Count ways to express a number as sum of consecutive numbers

Question

Count ways to express a number as sum of consecutive numbers. Say 21 , there are 3 ways to get it [1,2,3,4,5,6] , [6,7,8] and [10,11] .

While I was looking for some solutions on internet I came to code snippet which I am unable to understand . Or mathematical theory behind it . Though it gives a correct answer .

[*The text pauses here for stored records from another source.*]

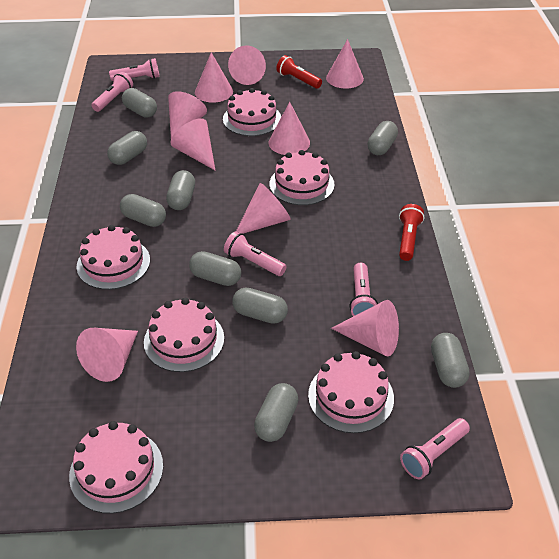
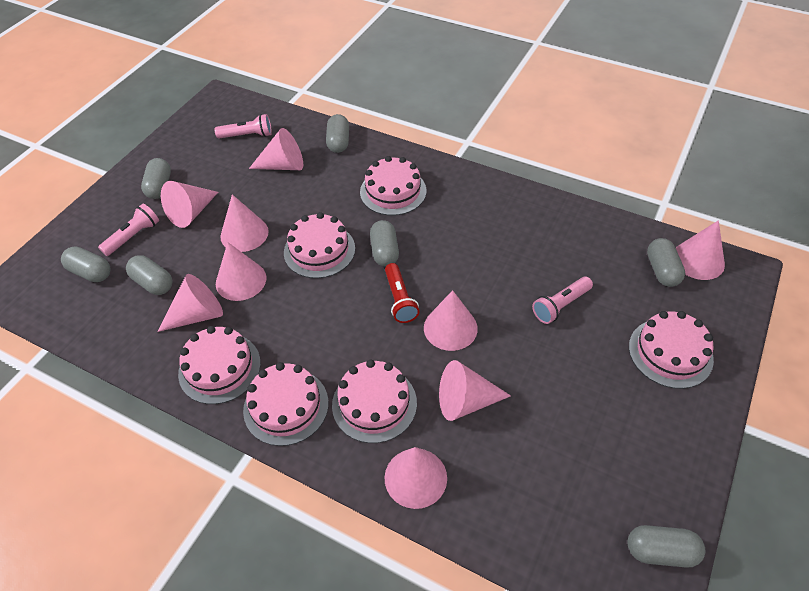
grey capsule: [107,131,147,165] [120,194,166,227] [122,88,157,118] [166,170,195,210] [189,251,241,286] [232,288,288,324] [254,383,298,442] [367,121,398,155] [431,333,470,388] = 9 -> [61,247,110,282] [126,255,173,295] [141,158,171,199] [326,114,349,153] [370,220,399,267] [628,525,705,568] [647,238,685,287] = 7
pink flashlight: [91,72,133,112] [109,58,160,81] [224,231,287,276] [349,263,378,316] [400,418,470,480] = 5 -> [98,203,159,256] [215,114,272,138] [532,277,593,324] = 3
red flashlight: [276,55,322,89] [399,204,424,261] = 2 -> [385,263,420,323] = 1

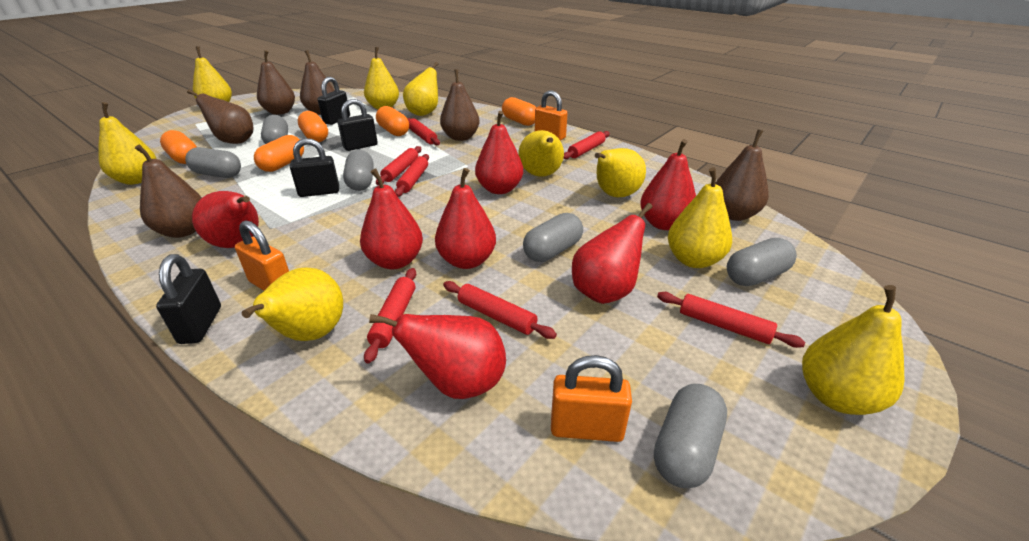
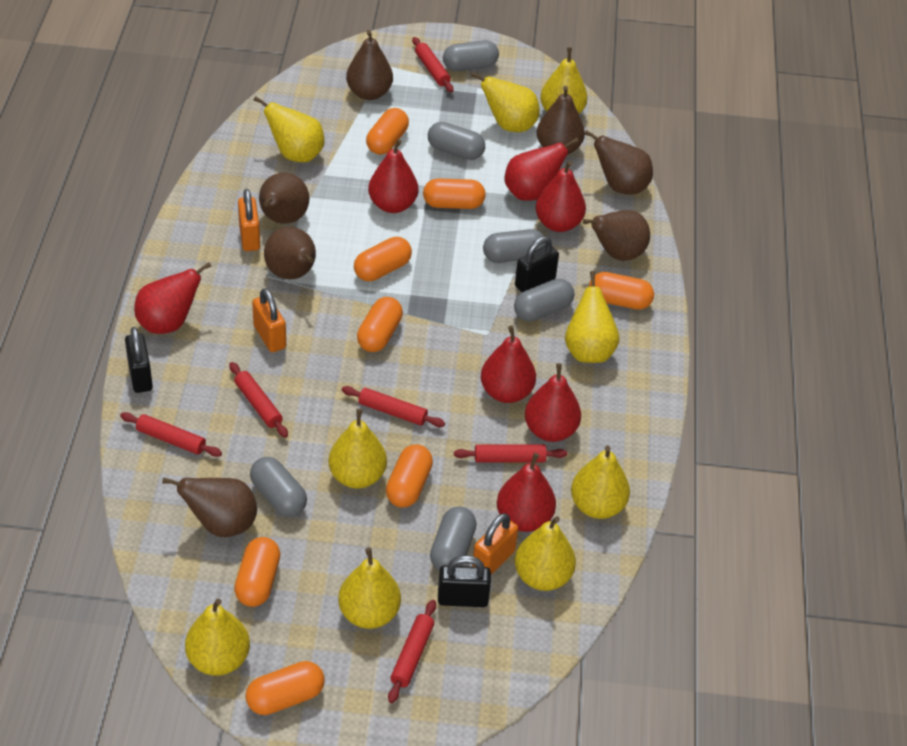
black padlock: [156,254,221,344] [290,138,339,197] [318,77,350,125] [337,99,378,151] = 4 -> [125,327,153,393] [438,555,491,607] [515,236,559,292] = 3
brown pear: [135,145,202,238] [187,89,253,144] [257,50,295,115] [300,50,335,115] [440,69,480,141] [715,130,769,221] = 6 -> [162,477,257,537] [259,173,309,224] [264,227,316,279] [346,30,393,100] [537,86,585,155] [583,210,650,261] [584,130,653,195] = 7
orange capsule: [160,130,197,164] [254,135,304,172] [298,111,328,142] [376,106,409,136] [502,97,536,126] = 5 -> [234,537,280,607] [246,661,325,715] [354,237,412,281] [357,297,403,352] [366,108,409,155] [386,444,433,507] [423,178,486,209] [589,272,654,310] = 8
red rolling pin: [364,268,416,364] [376,146,421,185] [395,154,429,197] [407,118,440,145] [443,281,557,339] [563,131,610,159] [657,292,805,348] = 7 -> [120,412,222,457] [229,362,288,438] [342,386,445,427] [388,600,436,703] [412,37,454,93] [454,445,567,462] = 6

long countConsecutive(long num){
  long sumOfFirstIntegers = 3;        
  long count = 0;       

  for(long i = 2 ; sumOfFirstIntegers<=num; ++i){                         
    if((i%2==0)?(num%i==i/2): (num%i==0)){                      
      ++count;               
    }             
    sumOfFirstIntegers+=i+1;                    
  }           
  return count;          
}

Answer 1

This Program is written in Python very simple formula I applied

Sum of Arithmetic Sequence Formula When the Last Term is Given S = n⁄2 (a + L)

N=15
result=0
for start in range(1,N):
    cnt=1
    for end in range(start,N):
        sum1= cnt/2*(start+end)
        cnt=cnt+1
        if(sum1==N):
            result=result+1
            #print(start,end)
print(result)   

Answer 2

Independent of the maths, this here is probably the line causing you a headache:

if((i%2==0)?(num%i==i/2): (num%i==0)) { 

one can rewrite that like:

bool condition;
if (i%2 == 0) {
  condition = num%i == i/2;
} else {
  condition = num%&i == 0;
}
if (condition) { ++count; }

So the ternary operator is used to select a boolean condition, and % is the modulo operator.

For the math behind all of that, I delegate to geeksforce.